Required work
Extract the lines of the material below, beginning with the first and ending with the line that holds "На первом этапе". Skip every picture.

** Records for processing follows **

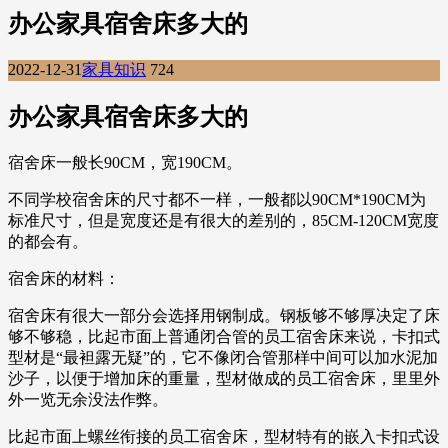
办公家具宿舍床多大的
2022-12-31
家具知识
724
办公家具宿舍床多大的
宿舍床一般长90CM，宽190CM。
不同学校宿舍床的尺寸都不一样，一般都以90CM*190CM为
标准尺寸，但是宽度还是有很大的差别的，85CM-120CM宽度
的都会有。
宿舍床的材料：
宿舍床有很大一部分会选择用钢制成。钢板够不够厚决定了床
够不够稳，比起市面上普通闭合管的员工宿舍床来说，卡扣式
型材是“最袒露无疑”的，它不像闭合管那样中间可以加水泥加
沙子，以便于增加床的重量，型材做成的员工宿舍床，里里外
外一览无余没法作弊。
比起市面上螺丝衔接的员工宿舍床，型材特有的嵌入卡扣式设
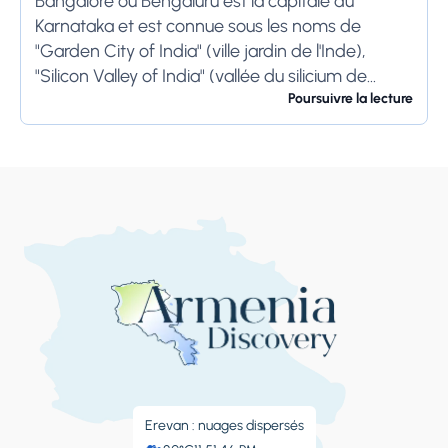
Bangalore ou Bengaluru est la capitale du
Karnataka et est connue sous les noms de
"Garden City of India" (ville jardin de l'Inde),
"Silicon Valley of India" (vallée du silicium de
l'Inde) et "IT Hub" (centre...
Poursuivre la lecture
Erevan : nuages ​​dispersés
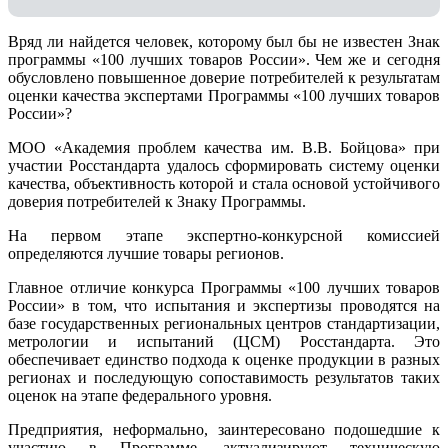
Вряд ли найдется человек, которому был бы не известен Знак
программы «100 лучших товаров России». Чем же и сегодня
обусловлено повышенное доверие потребителей к результатам
оценки качества экспертами Программы «100 лучших товаров
России»?
МОО «Академия проблем качества им. В.В. Бойцова» при
участии Росстандарта удалось сформировать систему оценки
качества, объективность которой и стала основой устойчивого
доверия потребителей к Знаку Программы.
На первом этапе экспертно-конкурсной комиссией
определяются лучшие товары регионов.
Главное отличие конкурса Программы «100 лучших товаров
России» в том, что испытания и экспертизы проводятся на
базе государственных региональных центров стандартизации,
метрологии и испытаний (ЦCM) Росстандарта. Это
обеспечивает единство подхода к оценке продукции в разных
регионах и последующую сопоставимость результатов таких
оценок на этапе федерального уровня.
Предприятия, неформально, заинтересовано подошедшие к
участию в Программе, актуализируют техническую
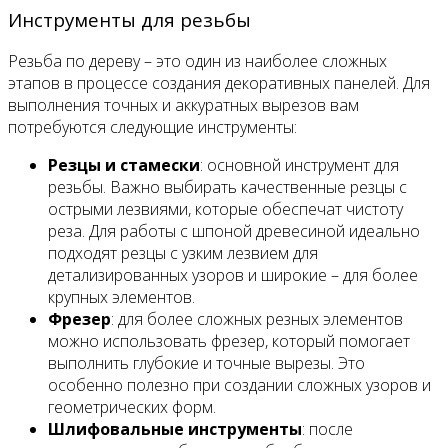
Инструменты для резьбы
Резьба по дереву – это один из наиболее сложных
этапов в процессе создания декоративных панелей. Для
выполнения точных и аккуратных вырезов вам
потребуются следующие инструменты:
Резцы и стамески
: основной инструмент для
резьбы. Важно выбирать качественные резцы с
острыми лезвиями, которые обеспечат чистоту
реза. Для работы с шпоной древесиной идеально
подходят резцы с узким лезвием для
детализированных узоров и широкие – для более
крупных элементов.
Фрезер
: для более сложных резных элементов
можно использовать фрезер, который помогает
выполнить глубокие и точные вырезы. Это
особенно полезно при создании сложных узоров и
геометрических форм.
Шлифовальные инструменты
: после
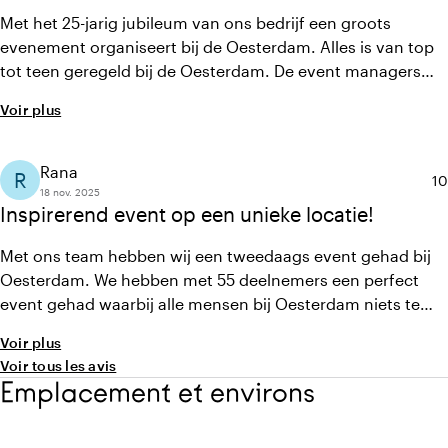
Met het 25-jarig jubileum van ons bedrijf een groots
evenement organiseert bij de Oesterdam. Alles is van top
tot teen geregeld bij de Oesterdam. De event managers
hebben goede know-how en hebben ons van begin tot
Voir plus
eind in de watten gelegd. De evenementen zaal is
waanzinnig en hoop qua capaciteit. De horeca is van hoog
niveau en het chef choice menu is fantastisch gevallen bij
Rana
R
No
10
onze collega's. Zeker een aanrader.
18 nov. 2025
Inspirerend event op een unieke locatie!
Met ons team hebben wij een tweedaags event gehad bij
Oesterdam. We hebben met 55 deelnemers een perfect
event gehad waarbij alle mensen bij Oesterdam niets te
veel was. Alles was tot in de puntjes verzorgd, team
Voir plus
Oesterdam bedankt.
Voir tous les avis
Emplacement et environs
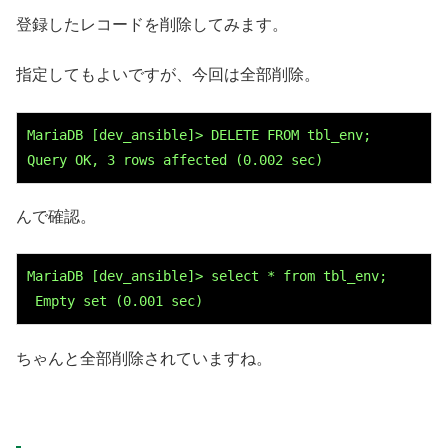
登録したレコードを削除してみます。
指定してもよいですが、今回は全部削除。
MariaDB [dev_ansible]> DELETE FROM tbl_env;
Query OK, 3 rows affected (0.002 sec)
んで確認。
MariaDB [dev_ansible]> select * from tbl_env;
 Empty set (0.001 sec)
ちゃんと全部削除されていますね。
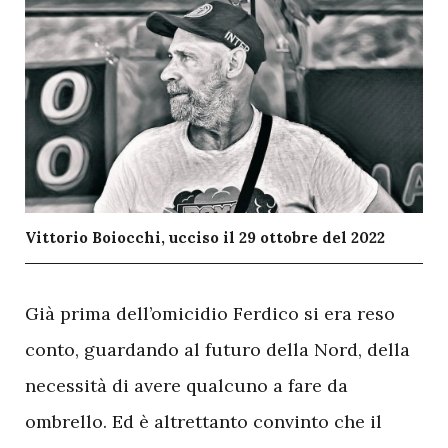
Vittorio Boiocchi, ucciso il 29 ottobre del 2022
G
ià prima dell’omicidio Ferdico si era reso
conto, guardando al futuro della Nord, della
necessità di avere qualcuno a fare da
ombrello. Ed è altrettanto convinto che il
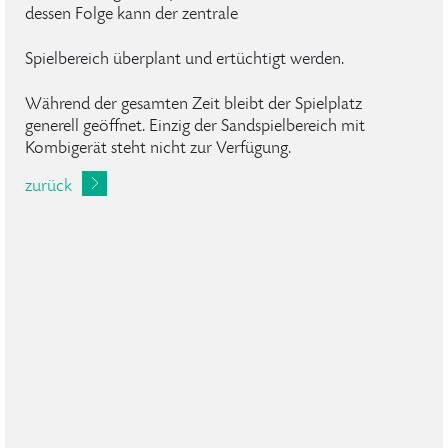
dessen Folge kann der zentrale
Spielbereich überplant und ertüchtigt werden.
Während der gesamten Zeit bleibt der Spielplatz
generell geöffnet. Einzig der Sandspielbereich mit
Kombigerät steht nicht zur Verfügung.
zurück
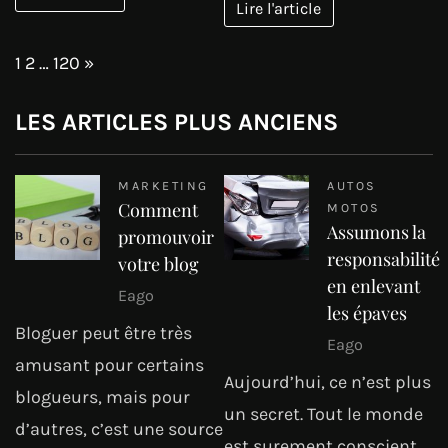
Lire l'article
Page:
Next
1
2
…
120
»
LES ARTICLES PLUS ANCIENS
MARKETING
AUTOS
Comment
MOTOS
Assumons la
promouvoir
responsabilité
votre blog
en enlevant
Eago
les épaves
Bloguer peut être très
Eago
amusant pour certains
Aujourd’hui, ce n’est plus
blogueurs, mais pour
un secret. Tout le monde
d’autres, c’est une source
est surement conscient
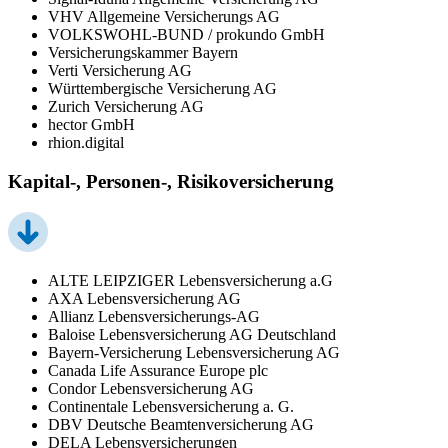
VHV Allgemeine Versicherungs AG
VOLKSWOHL-BUND / prokundo GmbH
Versicherungskammer Bayern
Verti Versicherung AG
Württembergische Versicherung AG
Zurich Versicherung AG
hector GmbH
rhion.digital
Kapital-, Personen-, Risikoversicherung
ALTE LEIPZIGER Lebensversicherung a.G
AXA Lebensversicherung AG
Allianz Lebensversicherungs-AG
Baloise Lebensversicherung AG Deutschland
Bayern-Versicherung Lebensversicherung AG
Canada Life Assurance Europe plc
Condor Lebensversicherung AG
Continentale Lebensversicherung a. G.
DBV Deutsche Beamtenversicherung AG
DELA Lebensversicherungen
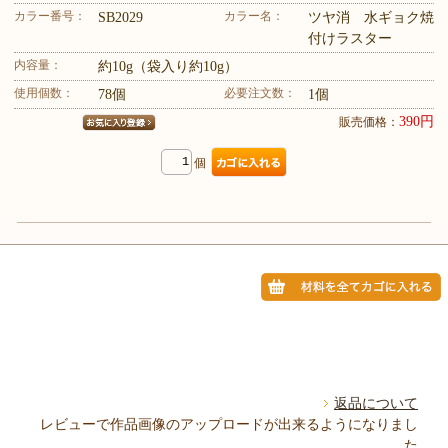
カラー番号：
カラー名：
SB2029
ツヤ消 水ギョク焼
付けラスター
内容量：
約10g（袋入り約10g）
使用個数：
必要注文数：
78個
1個
390円
販売価格：
個
返品について
レビューで作品画像のアップロードが出来るようになりまし
た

** End of Records for processing **

Your solution
办公家具宿舍床多大的
2022-12-31
家具知识
724
办公家具宿舍床多大的
宿舍床一般长90CM，宽190CM。
不同学校宿舍床的尺寸都不一样，一般都以90CM*190CM为
标准尺寸，但是宽度还是有很大的差别的，85CM-120CM宽度
的都会有。
宿舍床的材料：
宿舍床有很大一部分会选择用钢制成。钢板够不够厚决定了床
够不够稳，比起市面上普通闭合管的员工宿舍床来说，卡扣式
型材是“最袒露无疑”的，它不像闭合管那样中间可以加水泥加
沙子，以便于增加床的重量，型材做成的员工宿舍床，里里外
外一览无余没法作弊。
比起市面上螺丝衔接的员工宿舍床，型材特有的嵌入卡扣式设
Bangalore ou Bengaluru est la capitale du
Karnataka et est connue sous les noms de
"Garden City of India" (ville jardin de l'Inde),
"Silicon Valley of India" (vallée du silicium de
l'Inde) et "IT Hub" (centre...
Poursuivre la lecture
Erevan : nuages ​​dispersés
Вряд ли найдется человек, которому был бы не известен Знак
программы «100 лучших товаров России». Чем же и сегодня
обусловлено повышенное доверие потребителей к результатам
оценки качества экспертами Программы «100 лучших товаров
России»?
МОО «Академия проблем качества им. В.В. Бойцова» при
участии Росстандарта удалось сформировать систему оценки
качества, объективность которой и стала основой устойчивого
доверия потребителей к Знаку Программы.
На первом этапе экспертно-конкурсной комиссией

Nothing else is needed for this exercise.